Adapter Stephen King ou un obscur roman néerlandais n’est pas une chose facile. En faire des très denses portraits de groupe encore moins.
Life of Chuck, de Stephen King à Mike Flanagan
On s’est peut-être trompé sur Stephen King. Depuis bientôt cinquante ans, l’auteur de Carrie, Shining, Ça et autres brouettes de best-sellers en ont fait un grand nom de la littérature fantastique, mais si on creuse un peu, derrière l’imaginaire cauchemardesque, c’est essentiellement un esprit, certes inquiet, mais humaniste qui émane de ses textes. Peu de cinéastes l’ayant adapté sont allés dans ce sens. Jusque-là, ça se comptait sur les doigts de la main parmi une pléthore de films. Il y avait Stand by me et son regard sur l’innocence adolescente ou Dead Zone et son medium malgré lui essayant d’empêcher une 3ᵉ guerre mondiale. On pourra désormais y rajouter Life of Chuck. À partir d’une des plus courtes nouvelles de King, Mike Flanagan extrait la douceur plutôt que l’horreur.

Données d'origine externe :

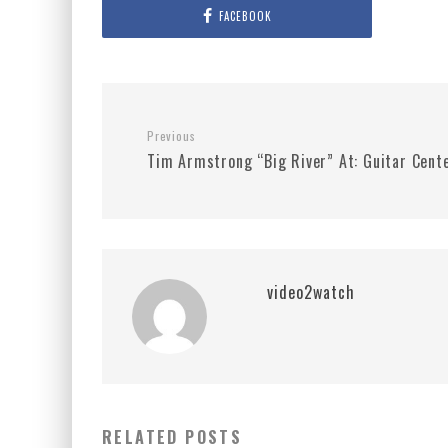
FACEBOOK
Previous
Tim Armstrong “Big River” At: Guitar Cent
video2watch
RELATED POSTS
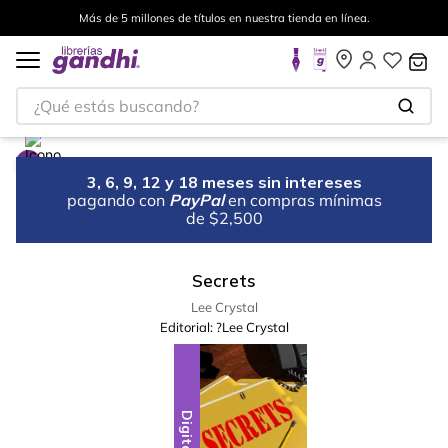
Más de 5 millones de títulos en nuestra tienda en línea.
¿Qué estás buscando?
3, 6, 9, 12 y 18 meses sin intereses
pagando con
PayPal
en compras mínimas
de $2,500
Secrets
Lee Crystal
Editorial:
?Lee Crystal
Digital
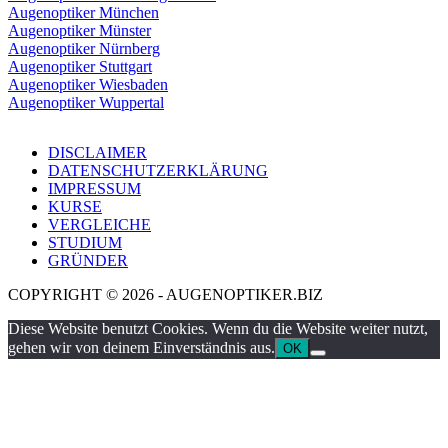
Augenoptiker München
Augenoptiker Münster
Augenoptiker Nürnberg
Augenoptiker Stuttgart
Augenoptiker Wiesbaden
Augenoptiker Wuppertal
DISCLAIMER
DATENSCHUTZERKLÄRUNG
IMPRESSUM
KURSE
VERGLEICHE
STUDIUM
GRÜNDER
COPYRIGHT © 2026 - AUGENOPTIKER.BIZ
Diese Website benutzt Cookies. Wenn du die Website weiter nutzt,
gehen wir von deinem Einverständnis aus.
OK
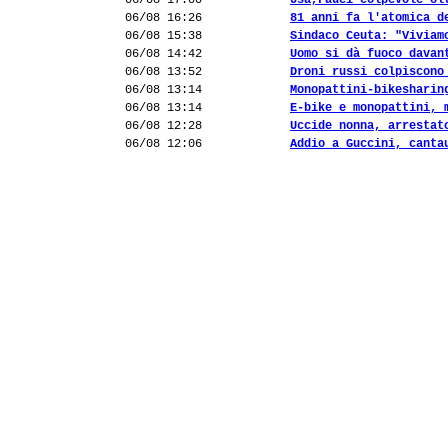
06/08 17:00
Usa,Fauci colpevole ol
06/08 16:26
81 anni fa l'atomica d
06/08 15:38
Sindaco Ceuta: "Viviam
06/08 14:42
Uomo si dà fuoco davan
06/08 13:52
Droni russi colpiscono
06/08 13:14
Monopattini-bikesharin
06/08 13:14
E-bike e monopattini, 
06/08 12:28
Uccide nonna, arrestat
06/08 12:06
Addio a Guccini, canta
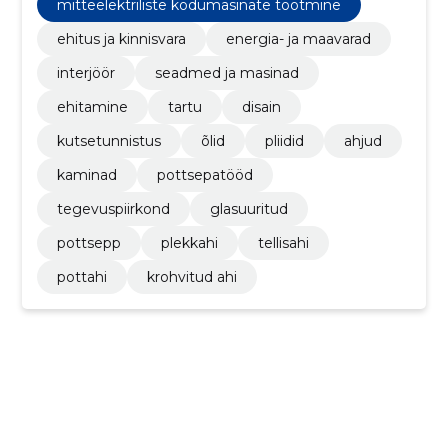
mitteelektriliste kodumasinate tootmine
ehitus ja kinnisvara
energia- ja maavarad
interjöör
seadmed ja masinad
ehitamine
tartu
disain
kutsetunnistus
õlid
pliidid
ahjud
kaminad
pottsepatööd
tegevuspiirkond
glasuuritud
pottsepp
plekkahi
tellisahi
pottahi
krohvitud ahi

Le récit d’une apocalypse en cours, perturbée par l’apparition de messages célébrant un certain Chuck mue en réflexion sur le sens de la vie, mais surtout sur un appel à outrepasser ses peurs pour pouvoir pleinement s’accomplir. À l’écrit cela infusait dans une chronologie éclatée, à l’écran, c’est un carnet de route s’attardant sur plus de détails pour signifier l’importance de petits gestes. Flanagan amplifiant la part cosmique de ce carpe diem, culminant dans une extraordinaire scène de danse ou un comptable ordinaire décide de se lâcher. Life of Chuck émerveille dans ce type de moments d’immense pureté. En atteste une voix-off qui demandera « Que peuvent apporter des réponses supplémentaires si l’on vit des bons moments ? ». Soit le signe que cette fable existentielle est parfaite puisqu’elle n’a même plus besoin de philosopher.
« A Normal Family », une immersion noire et ironique dans les strates d’un foyer sud-coréen
A Normal family carbure, lui, aux questionnements. L’immersion dans les strates d’une famille sud-coréenne invite les notions de morale et d’éthique à la table de deux frères. L’un est avocat qui a pour client un homme qui a causé un accident plongeant une gamine dans le coma dont s’occupe l’autre qui est chirurgien. Un dilemme renforcé par crime provoqué en commun par leurs enfants respectifs. Faut-il les dénoncer et le remettre à la justice ou dissimuler les faits pour ne pas ruiner des vies qu’ils passeraient en prison ?
A la base de cette histoire, il y avait un roman néerlandais. Adapté au contexte sud-coréen, il devient impressionnante vision en coupe de cette société, du rapport de classe comme machine à déclassement, à la pression pesant sur les adolescents. Le tout figé dans des rituels sociaux spécifiques, véritable carcan social se fissurant un peu plus à chaque séquence. Noir et ironique à la manière d’un Chabrol des grandes heures, jusque dans ce titre acerbe, A normal family joue sa parti de ping-pong d’échanges cruels entre les deux frères, où chacun va connaître de redoutables revers, avant que le terrain du film ne s’élargisse au pourrissement non pas d’un modèle familial mais d’une société redoutable quand la normalité y devient celle d’un individualisme destructeur au point d’avoir évacué toute empathie.
Life of Chuck, A normal family en salles le 11 juin.